The extent of the test-cheating scandals around the country remains unknown because they are hard to find and prove. In Atlanta, the case developed only with the determination of two governors who allowed investigators to do their work with as much time and subpoena power as they needed.

Beacon Hill
Anonymous said…
Black and women. That's the rub. Remember Martha Stewart? How many men have committed insider trading and suffered less?

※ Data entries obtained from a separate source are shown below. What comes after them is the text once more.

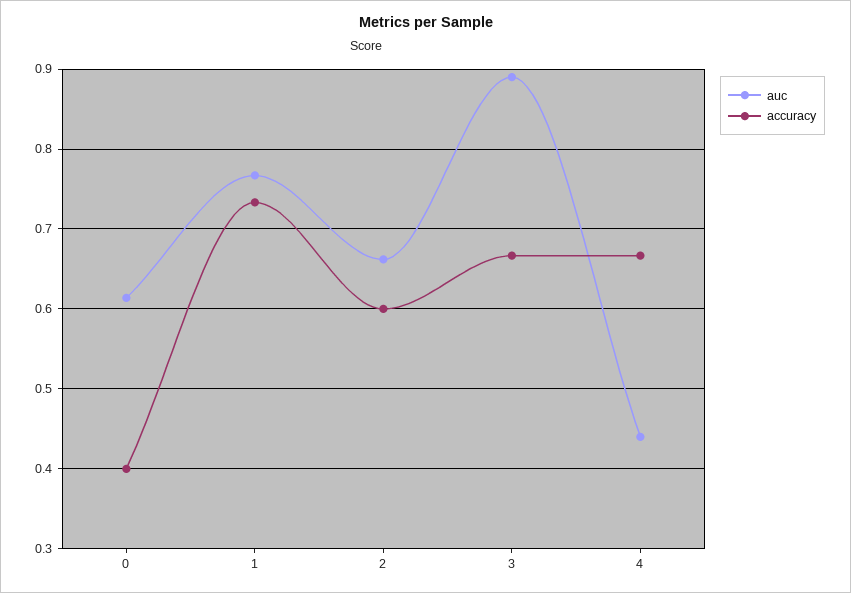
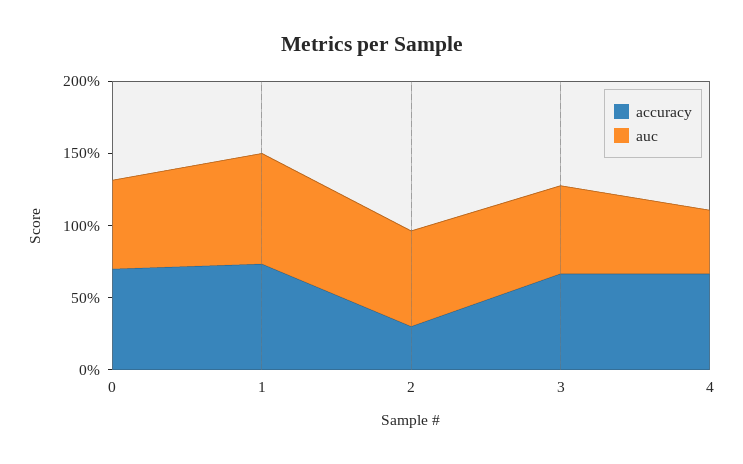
  {
    "auc": {
      "0": 0.61,
      "1": 0.77,
      "2": 0.66,
-     "3": 0.89,
+     "3": 0.6,
      "4": 0.44
    },
    "accuracy": {
-     "0": 0.4,
+     "0": 0.7,
      "1": 0.73,
-     "2": 0.6,
+     "2": 0.3,
      "3": 0.67,
      "4": 0.67
    }
  }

Black and women. Anybody who argues that is just plain ignorant.

just sayin'
lowell parent said…
Yikes,
what a bunch of pathetic liberals you all are.
The teachers and administrators systematicly got students to cheat and then covered up there actions.
They betrayed the children that they were tasked to care for. All of this so that they could get bonuses. It wasn't about impossible standards, it was about greed and corruption that went on for years.
Of course all the other corruption should also be prosecuted, but just because it isn't does not excuse a group of educators from stealing from children. Stop making excuses for bad teachers.
lowell parent said…
This comment has been removed by the author.
mirmac1 said…
Denial of FAPE is breaking the law. And it is stealing from children. Bingo ' s ignorance of that is a crime too.
Lionel said…
And then theres Beacon Hill!

Did that principal ever pay back the bonus?
Linda said…
Diane Ravitch posted a 4th article about the Atlanta Teachers, on April 15.

Before the convictions, the Guardian reported, "Atlanta Superintendent Hall (now deceased)gave principals 3 years to meet testing goals. Those who didn't were replaced. During her ten- year tenure, she replaced 90% of the principals. She received ($365,000) in bonuses."
The Atlanta Journal reported yesterday that the average bonus for charged teachers was $2,600.
The people who should be punished are those who created and drove the system and those who applied the screws so that people had to choose between their jobs or meeting impossible standards.